What this task involves:
Using the entries below, show all lines with the string "that".

[Start of Attachment]

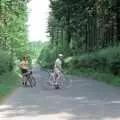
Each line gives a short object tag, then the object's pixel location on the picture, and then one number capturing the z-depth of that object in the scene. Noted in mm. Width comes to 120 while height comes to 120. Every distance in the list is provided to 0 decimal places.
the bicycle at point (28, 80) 29938
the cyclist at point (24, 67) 30184
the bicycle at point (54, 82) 27469
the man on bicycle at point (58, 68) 27608
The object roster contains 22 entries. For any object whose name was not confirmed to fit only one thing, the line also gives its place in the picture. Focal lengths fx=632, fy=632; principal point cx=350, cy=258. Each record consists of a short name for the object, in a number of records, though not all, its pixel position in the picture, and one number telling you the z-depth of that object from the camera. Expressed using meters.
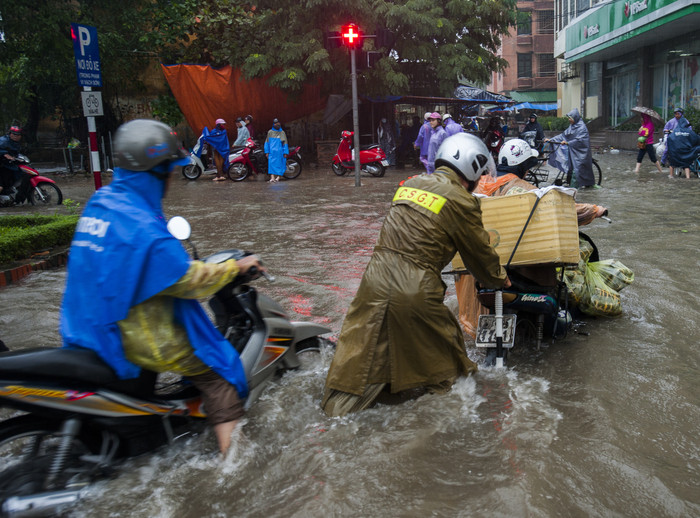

[End of Attachment]

Response to the task:
Each line gives a short object tag, then the object's pixel location on the picture, and then one number capturing the z-depth of that object in the scene. Noted in mm. Width comes to 120 while height comes to 120. Every distance in the list is provided to 0 decimal places.
The object roster contains 22 entries. For any object whose name was not confirmed to fit only one thing, the line also gives its place in the picture. Focal lengths fx=632, fy=632; principal point cx=350, cy=258. Each record consists of a short name for the object, in a number of records, though not all, its pixel position in the picture, and one number telling you the z-depth of that object from the camera. Expressed using meters.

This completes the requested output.